◆ **LISTING**:
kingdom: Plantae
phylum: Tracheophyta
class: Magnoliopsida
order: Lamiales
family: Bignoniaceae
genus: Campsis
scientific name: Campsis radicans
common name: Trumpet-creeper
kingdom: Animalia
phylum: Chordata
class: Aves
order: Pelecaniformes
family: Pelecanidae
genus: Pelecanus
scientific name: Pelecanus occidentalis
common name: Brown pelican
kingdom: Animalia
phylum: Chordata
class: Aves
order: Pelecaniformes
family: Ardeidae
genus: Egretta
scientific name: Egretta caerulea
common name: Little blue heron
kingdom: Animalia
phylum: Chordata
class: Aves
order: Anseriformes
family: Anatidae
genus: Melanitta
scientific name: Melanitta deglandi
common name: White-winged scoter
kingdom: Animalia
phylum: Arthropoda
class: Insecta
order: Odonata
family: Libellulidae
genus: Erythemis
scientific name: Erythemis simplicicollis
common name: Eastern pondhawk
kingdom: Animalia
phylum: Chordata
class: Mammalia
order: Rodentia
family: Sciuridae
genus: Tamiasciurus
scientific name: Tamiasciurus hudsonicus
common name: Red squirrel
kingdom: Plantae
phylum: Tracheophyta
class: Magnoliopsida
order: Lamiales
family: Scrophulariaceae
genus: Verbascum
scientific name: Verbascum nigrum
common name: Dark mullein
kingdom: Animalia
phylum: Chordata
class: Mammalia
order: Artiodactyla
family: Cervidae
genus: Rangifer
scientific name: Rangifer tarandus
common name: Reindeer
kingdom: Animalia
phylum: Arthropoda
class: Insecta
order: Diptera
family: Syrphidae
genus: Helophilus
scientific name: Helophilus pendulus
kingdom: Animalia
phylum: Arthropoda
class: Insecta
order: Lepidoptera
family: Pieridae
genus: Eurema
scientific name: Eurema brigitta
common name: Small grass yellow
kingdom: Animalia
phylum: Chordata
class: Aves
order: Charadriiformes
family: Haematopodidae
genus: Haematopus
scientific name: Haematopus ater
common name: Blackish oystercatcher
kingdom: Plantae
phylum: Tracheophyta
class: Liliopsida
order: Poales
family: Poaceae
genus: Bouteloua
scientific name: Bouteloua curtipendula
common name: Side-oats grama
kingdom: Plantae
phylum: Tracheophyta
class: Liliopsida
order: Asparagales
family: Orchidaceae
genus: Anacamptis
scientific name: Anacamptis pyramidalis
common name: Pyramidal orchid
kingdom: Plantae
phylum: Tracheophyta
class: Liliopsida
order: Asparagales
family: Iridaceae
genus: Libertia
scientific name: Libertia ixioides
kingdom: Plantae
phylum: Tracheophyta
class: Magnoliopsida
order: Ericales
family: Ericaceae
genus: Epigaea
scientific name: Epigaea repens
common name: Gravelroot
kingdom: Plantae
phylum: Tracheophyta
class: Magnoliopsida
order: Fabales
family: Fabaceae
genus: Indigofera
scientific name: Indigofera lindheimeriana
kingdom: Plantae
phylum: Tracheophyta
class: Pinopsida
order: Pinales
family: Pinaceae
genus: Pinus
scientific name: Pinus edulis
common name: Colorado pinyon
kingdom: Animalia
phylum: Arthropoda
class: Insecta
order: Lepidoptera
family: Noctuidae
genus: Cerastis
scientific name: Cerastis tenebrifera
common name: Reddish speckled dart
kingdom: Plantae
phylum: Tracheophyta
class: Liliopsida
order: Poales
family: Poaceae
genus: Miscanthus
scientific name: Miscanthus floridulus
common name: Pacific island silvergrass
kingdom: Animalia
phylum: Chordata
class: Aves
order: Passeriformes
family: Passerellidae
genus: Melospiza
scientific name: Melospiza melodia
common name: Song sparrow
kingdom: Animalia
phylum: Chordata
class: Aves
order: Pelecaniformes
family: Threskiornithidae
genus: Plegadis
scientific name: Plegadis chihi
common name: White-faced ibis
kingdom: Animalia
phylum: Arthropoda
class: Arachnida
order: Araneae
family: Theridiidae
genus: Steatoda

◆ **TO BE DONE**: Reproduce every one of the lines above word for word, keeping their order and wording unchanged.

◆ **ANSWER TO THE PROBLEM**:
kingdom: Plantae
phylum: Tracheophyta
class: Magnoliopsida
order: Lamiales
family: Bignoniaceae
genus: Campsis
scientific name: Campsis radicans
common name: Trumpet-creeper
kingdom: Animalia
phylum: Chordata
class: Aves
order: Pelecaniformes
family: Pelecanidae
genus: Pelecanus
scientific name: Pelecanus occidentalis
common name: Brown pelican
kingdom: Animalia
phylum: Chordata
class: Aves
order: Pelecaniformes
family: Ardeidae
genus: Egretta
scientific name: Egretta caerulea
common name: Little blue heron
kingdom: Animalia
phylum: Chordata
class: Aves
order: Anseriformes
family: Anatidae
genus: Melanitta
scientific name: Melanitta deglandi
common name: White-winged scoter
kingdom: Animalia
phylum: Arthropoda
class: Insecta
order: Odonata
family: Libellulidae
genus: Erythemis
scientific name: Erythemis simplicicollis
common name: Eastern pondhawk
kingdom: Animalia
phylum: Chordata
class: Mammalia
order: Rodentia
family: Sciuridae
genus: Tamiasciurus
scientific name: Tamiasciurus hudsonicus
common name: Red squirrel
kingdom: Plantae
phylum: Tracheophyta
class: Magnoliopsida
order: Lamiales
family: Scrophulariaceae
genus: Verbascum
scientific name: Verbascum nigrum
common name: Dark mullein
kingdom: Animalia
phylum: Chordata
class: Mammalia
order: Artiodactyla
family: Cervidae
genus: Rangifer
scientific name: Rangifer tarandus
common name: Reindeer
kingdom: Animalia
phylum: Arthropoda
class: Insecta
order: Diptera
family: Syrphidae
genus: Helophilus
scientific name: Helophilus pendulus
kingdom: Animalia
phylum: Arthropoda
class: Insecta
order: Lepidoptera
family: Pieridae
genus: Eurema
scientific name: Eurema brigitta
common name: Small grass yellow
kingdom: Animalia
phylum: Chordata
class: Aves
order: Charadriiformes
family: Haematopodidae
genus: Haematopus
scientific name: Haematopus ater
common name: Blackish oystercatcher
kingdom: Plantae
phylum: Tracheophyta
class: Liliopsida
order: Poales
family: Poaceae
genus: Bouteloua
scientific name: Bouteloua curtipendula
common name: Side-oats grama
kingdom: Plantae
phylum: Tracheophyta
class: Liliopsida
order: Asparagales
family: Orchidaceae
genus: Anacamptis
scientific name: Anacamptis pyramidalis
common name: Pyramidal orchid
kingdom: Plantae
phylum: Tracheophyta
class: Liliopsida
order: Asparagales
family: Iridaceae
genus: Libertia
scientific name: Libertia ixioides
kingdom: Plantae
phylum: Tracheophyta
class: Magnoliopsida
order: Ericales
family: Ericaceae
genus: Epigaea
scientific name: Epigaea repens
common name: Gravelroot
kingdom: Plantae
phylum: Tracheophyta
class: Magnoliopsida
order: Fabales
family: Fabaceae
genus: Indigofera
scientific name: Indigofera lindheimeriana
kingdom: Plantae
phylum: Tracheophyta
class: Pinopsida
order: Pinales
family: Pinaceae
genus: Pinus
scientific name: Pinus edulis
common name: Colorado pinyon
kingdom: Animalia
phylum: Arthropoda
class: Insecta
order: Lepidoptera
family: Noctuidae
genus: Cerastis
scientific name: Cerastis tenebrifera
common name: Reddish speckled dart
kingdom: Plantae
phylum: Tracheophyta
class: Liliopsida
order: Poales
family: Poaceae
genus: Miscanthus
scientific name: Miscanthus floridulus
common name: Pacific island silvergrass
kingdom: Animalia
phylum: Chordata
class: Aves
order: Passeriformes
family: Passerellidae
genus: Melospiza
scientific name: Melospiza melodia
common name: Song sparrow
kingdom: Animalia
phylum: Chordata
class: Aves
order: Pelecaniformes
family: Threskiornithidae
genus: Plegadis
scientific name: Plegadis chihi
common name: White-faced ibis
kingdom: Animalia
phylum: Arthropoda
class: Arachnida
order: Araneae
family: Theridiidae
genus: Steatoda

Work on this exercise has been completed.